В 18—21 гг. работал в Ниж<нем>-Новгороде в Правлении отделения Всероссийского Союза поэтов, в ЛИТО Губполитпросвета, в периодических изданиях и литературных сборниках.
В 1922 г. изд<ательст>во «Распятый арлекин» выпустило книжку стихов «Города Хмурь». Выходит в издании «Имажинисты» — Меня — Тебя — поэма, «Нисти Грац» — имажиниада2. В настоящее время работает над поэмой «Азиатская холера» и 2-ой кн<игой> стихов.
— В Петрограде с конца 22 г. работает Воинствующий Орден Имажинистов, в составе: поэтов — Афанасьев-Соловьев3, Ник. Гри-горов, [Алексей Золотницкий]4, Семен Полоцкий5, Владимир Ричи-отти6, Григорий Шмерельсон.
Орден по июнь месяц — 23 г. провел около 70 вечеров, диспутов и пр.
Работа ордена ведется в контакте с Московской группой Имажинистов — Есенин, Ивнев, Мариенгоф, Шершеневич, Эрдман.
Летом члены ордена работали: [А. Золотницкий — Крым], В. Ричиотти — Кавказ, С. Полоцкий и Гр. Шмерельсон — Волга.
С осени намечено ряд вечеров, диспутов, организация издательства, к годовщине (25 нояб<ря>) петроградской работы выходит сборник «В кибитке вдохновения» — участвуют: [Золотницкий], Аф<ана-сьев>-Соловьев, Н. Григоров, Р. Ивнев, С. Полоцкий, Вл. Ричиотти, Ан. Мариенгоф, Гр. Шмерельсон, Вадим Шершеневич, Н. Эрдман7.
Первый вечер состоится 20 октября в Пушкинском Доме Академии Наук на «Всероссийской Выставке Художественной Литературы за революционные годы (1918—1923)» — под названием «Осенние маневры имажинистов».
КОММЕНТАРИИ
1 Сведения о Г.Б. Шмерельсоне, 1901—1943 (?), и о его рукописном наследии приведены в кн.: Ежегодник Рукописного отдела Пушкинского Дома на 1971 год.
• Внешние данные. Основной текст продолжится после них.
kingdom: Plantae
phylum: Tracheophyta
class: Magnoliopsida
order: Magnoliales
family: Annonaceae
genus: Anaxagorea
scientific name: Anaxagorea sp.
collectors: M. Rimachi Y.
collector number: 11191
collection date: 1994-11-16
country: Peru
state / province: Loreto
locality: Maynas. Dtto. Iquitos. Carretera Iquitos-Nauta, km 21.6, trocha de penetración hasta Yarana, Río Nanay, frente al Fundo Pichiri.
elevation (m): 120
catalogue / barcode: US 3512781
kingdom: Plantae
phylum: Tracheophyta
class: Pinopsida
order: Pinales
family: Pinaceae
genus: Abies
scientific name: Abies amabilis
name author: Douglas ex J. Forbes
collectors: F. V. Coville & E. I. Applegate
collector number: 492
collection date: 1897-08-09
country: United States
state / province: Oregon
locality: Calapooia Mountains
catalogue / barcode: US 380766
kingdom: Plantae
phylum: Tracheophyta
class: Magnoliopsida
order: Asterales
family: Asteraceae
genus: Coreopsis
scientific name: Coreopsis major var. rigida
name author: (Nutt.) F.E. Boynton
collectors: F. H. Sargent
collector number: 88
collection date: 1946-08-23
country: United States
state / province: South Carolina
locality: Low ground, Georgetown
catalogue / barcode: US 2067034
Л., 1973, стр. 122—124. См. также справку о нем в публикации: «Эрнст Толлер. Письмо к Г.Б. Шмерельсону». Публикация ЕВ. Свиясова при участии В.М. Грачевой. Ежегодник Рукописного отдела Пушкинского Дома на 1977 год. Л., 1979, стр. 250—255.
2 Фрагмент ее напечатан в сборнике В кибитке вдохновения (Пг., 1923).
3 И. Афанасьев-Соловьев, участник сборника В кибитке вдохновения, автор стихотворных книжек «Завоевание Петрограда», «Северная поэма» и «Элегии», выпущенных орденом имажинистов в 1923—1924 гг.
4 В 1922 г. издал в Москве поэму «Волга». Так как в данной справке его имя последовательно вычеркнуто, можно предположить, что в это время (осень 1923 г.) он из группы вышел.
5 Семен Анатольевич Полоцкий (псевдоним — В. Алов, 1905—1954), участник сборников Тараном слов (Казань, 1921) и В кибитке вдохновения, автор книжек для детей. Справку о его архиве см. в книге: Ежегодник Рукописного отдела Пушкинского Дома на 1971 год. Л., 1973, стр. 117—118.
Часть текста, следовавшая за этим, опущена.